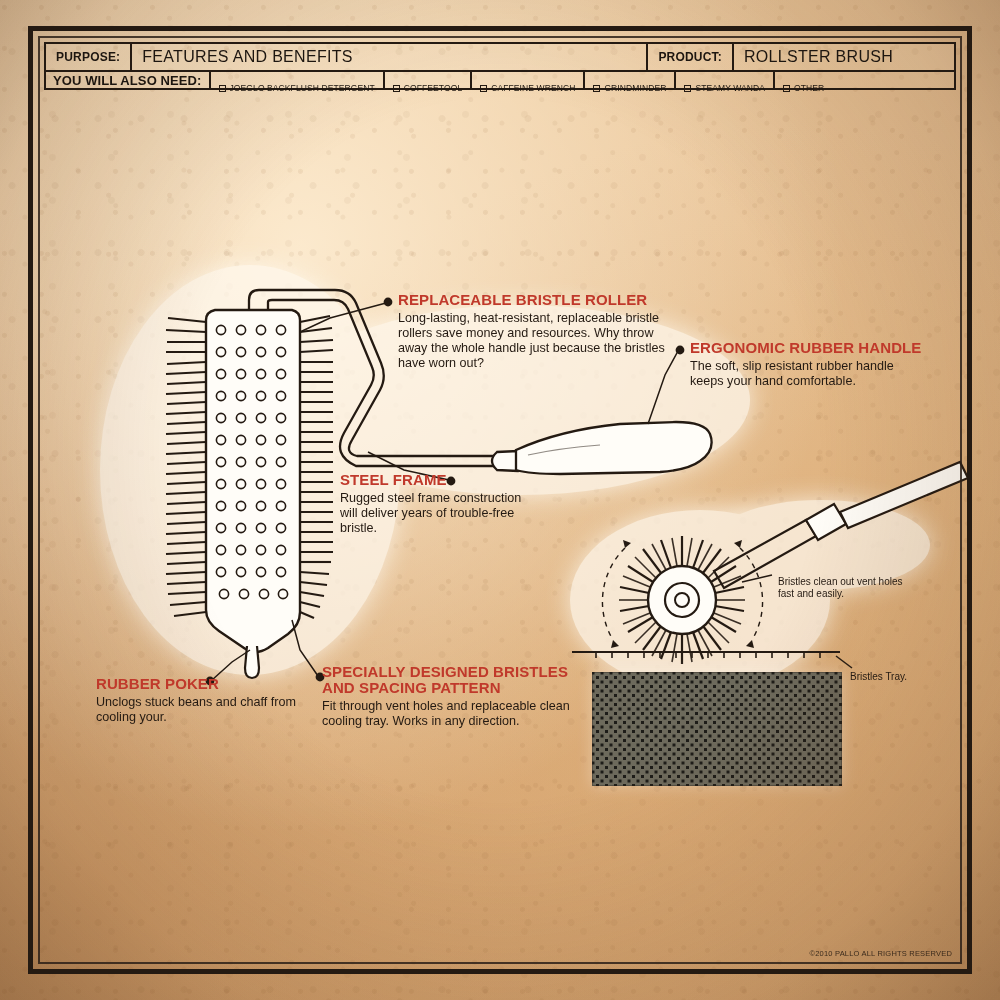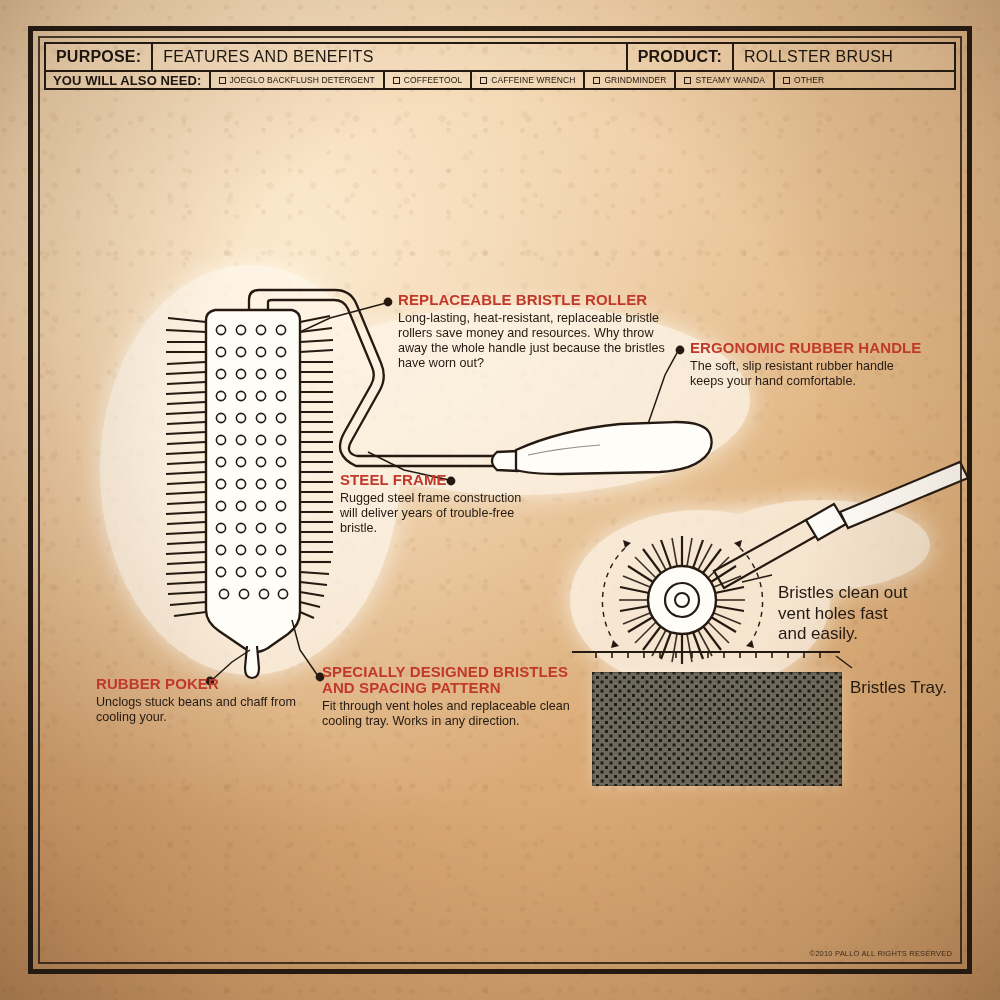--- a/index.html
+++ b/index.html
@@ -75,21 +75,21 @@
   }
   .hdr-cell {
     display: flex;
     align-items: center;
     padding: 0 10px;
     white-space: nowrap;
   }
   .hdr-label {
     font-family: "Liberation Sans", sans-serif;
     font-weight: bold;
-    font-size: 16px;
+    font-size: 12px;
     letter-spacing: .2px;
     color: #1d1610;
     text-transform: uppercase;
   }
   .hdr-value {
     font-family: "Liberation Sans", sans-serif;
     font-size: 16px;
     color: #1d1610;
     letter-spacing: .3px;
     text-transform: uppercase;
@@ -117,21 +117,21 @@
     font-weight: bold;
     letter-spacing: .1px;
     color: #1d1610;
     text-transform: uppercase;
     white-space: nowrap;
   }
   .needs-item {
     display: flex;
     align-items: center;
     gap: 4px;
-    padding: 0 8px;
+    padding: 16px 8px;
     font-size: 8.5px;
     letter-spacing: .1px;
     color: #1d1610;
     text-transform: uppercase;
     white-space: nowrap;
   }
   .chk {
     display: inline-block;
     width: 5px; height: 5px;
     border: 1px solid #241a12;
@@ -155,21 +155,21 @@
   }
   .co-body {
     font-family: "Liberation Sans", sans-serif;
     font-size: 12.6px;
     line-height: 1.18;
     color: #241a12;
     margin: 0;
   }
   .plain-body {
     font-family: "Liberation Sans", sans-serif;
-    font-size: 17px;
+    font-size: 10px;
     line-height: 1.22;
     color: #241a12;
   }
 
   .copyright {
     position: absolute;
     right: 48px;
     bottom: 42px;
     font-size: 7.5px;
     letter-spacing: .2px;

Task to complete: Your task is to reproduce exactly the lines that begin at the line containing "letter-spacing: .3px;" and end at the final line of the data above.

Solution for this problem:
     letter-spacing: .3px;
     text-transform: uppercase;
@@ -117,21 +117,21 @@
     font-weight: bold;
     letter-spacing: .1px;
     color: #1d1610;
     text-transform: uppercase;
     white-space: nowrap;
   }
   .needs-item {
     display: flex;
     align-items: center;
     gap: 4px;
-    padding: 0 8px;
+    padding: 16px 8px;
     font-size: 8.5px;
     letter-spacing: .1px;
     color: #1d1610;
     text-transform: uppercase;
     white-space: nowrap;
   }
   .chk {
     display: inline-block;
     width: 5px; height: 5px;
     border: 1px solid #241a12;
@@ -155,21 +155,21 @@
   }
   .co-body {
     font-family: "Liberation Sans", sans-serif;
     font-size: 12.6px;
     line-height: 1.18;
     color: #241a12;
     margin: 0;
   }
   .plain-body {
     font-family: "Liberation Sans", sans-serif;
-    font-size: 17px;
+    font-size: 10px;
     line-height: 1.22;
     color: #241a12;
   }
 
   .copyright {
     position: absolute;
     right: 48px;
     bottom: 42px;
     font-size: 7.5px;
     letter-spacing: .2px;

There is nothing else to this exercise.